**What to work on:**
Write out the stretch of the spam passage from "Intelligent spammers are" through "into their network.", word for word.
[START Excerpt]
Intelligent spammers are also on the prowl for vulnerable third-party networks and systems, such open mail relays and proxy servers.  Though email servers used by most service providers normally require some type of authentication to determine genuine clients, open relays do not run the appropriate check.  This makes it difficult to identify spammers, while giving them an open road into their network. 

The headaches of spam

Spam has created problems on many levels, all of which generally affect a recipient the most.  When an IP address is loaded with a large amount of spam, not only will their inbox be clogged with unsolicited messages, but they may also have a difficult time sending out legitimate emails.  In this case, many honest online businesses are wrongfully accused of spamming; sometimes by their recipients, sometimes by their service providers.  Some providers will go as far as terminating service, believing that they are weeding out the problem when they are actually turning away a decent client.
[END Excerpt]
[START Provided material]
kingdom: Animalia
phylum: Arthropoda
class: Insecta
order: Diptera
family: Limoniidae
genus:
[END Provided material]
**Exercise result:**
Intelligent spammers are also on the prowl for vulnerable third-party networks and systems, such open mail relays and proxy servers.  Though email servers used by most service providers normally require some type of authentication to determine genuine clients, open relays do not run the appropriate check.  This makes it difficult to identify spammers, while giving them an open road into their network.